Ireland’s exceptional We Banjo 3 have carved out a unique niche for themselves, courtesy of the fusion of styles they fondly refer to as “Celtgrass,” an astute combination of bluegrass, Celtic music, folk sounds, and both new and old world traditions. Their name may offer the impression that banjo music is all they do, but fiddle, guitar, and mandolin add extra elements as well.
Consisting of two sets of siblings — brothers Edna Schahil (tenor banjo, vocals) and Fergal Scahil (fiddle, viola, dobro, percussion, guitar, mandolin, vocals) and brothers Martin Howley (tenor banjo, mandolin, vocals) and David Howley (lead vocals, guitar) — We Banjo 3 have rightly been the recipients of all sorts of honors, among them, the #1 position in Billboard’s World Music charts, high praise from IMOR (the Irish Music Rights Organization), and the distinction of providing the entertainment for the annual Friends of Ireland luncheon on Capitol Hill.
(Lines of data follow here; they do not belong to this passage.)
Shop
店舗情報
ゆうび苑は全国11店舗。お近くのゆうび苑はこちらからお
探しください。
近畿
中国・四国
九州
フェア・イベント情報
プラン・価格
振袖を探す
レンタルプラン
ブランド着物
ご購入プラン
More importantly however, the group has amassed a devoted fan following, one that makes itself heard on their spectacular new LP, Roots to Rise Live, a concert recording that offers an ideal summation of all their strengths. Recorded at The Ark in Ann Arbor Michigan this past February, it emphasizes the energy and exuberance that only a live recording can effectively capture, even as it encapsulates all the elements that make this band so exceptional.
That’s evident early on with the rousing reception given the band’s upbeat introduction, Shine On, and, in fact, all the tracks that follow, most of which find the crowd clapping along and sharing their enthusiasm. The upbeat and effusive Little Lisa Jane, Tell Me Why and Prettiest Little Girl are alone enough to ensure the revelry remains intact, but the jolly delivery of Wynnes, the rugged determination of This Is Home and the stirring sound of Annabelle’s Cannon add to the enjoyment and make for a merry mood throughout.
That said, there are moments of respite as well. The pleasant pluck of fiddle and banjo on Puncheon Floor crest into a crescendo, while the sweet serenade of Marry Me Monday provides the proceedings with a decided ebb and flow. Likewise, the balance between traditional tunes and original offerings offer enough variation and vitality to keep the audience entertained and involved.
Ultimately, Roots to Rise Live is, as its name implies, the best showcase yet for this extraordinary ensemble. Newcomers are best advised to begin here, while fans and followers ought to consider this effort one that’s clearly compulsory.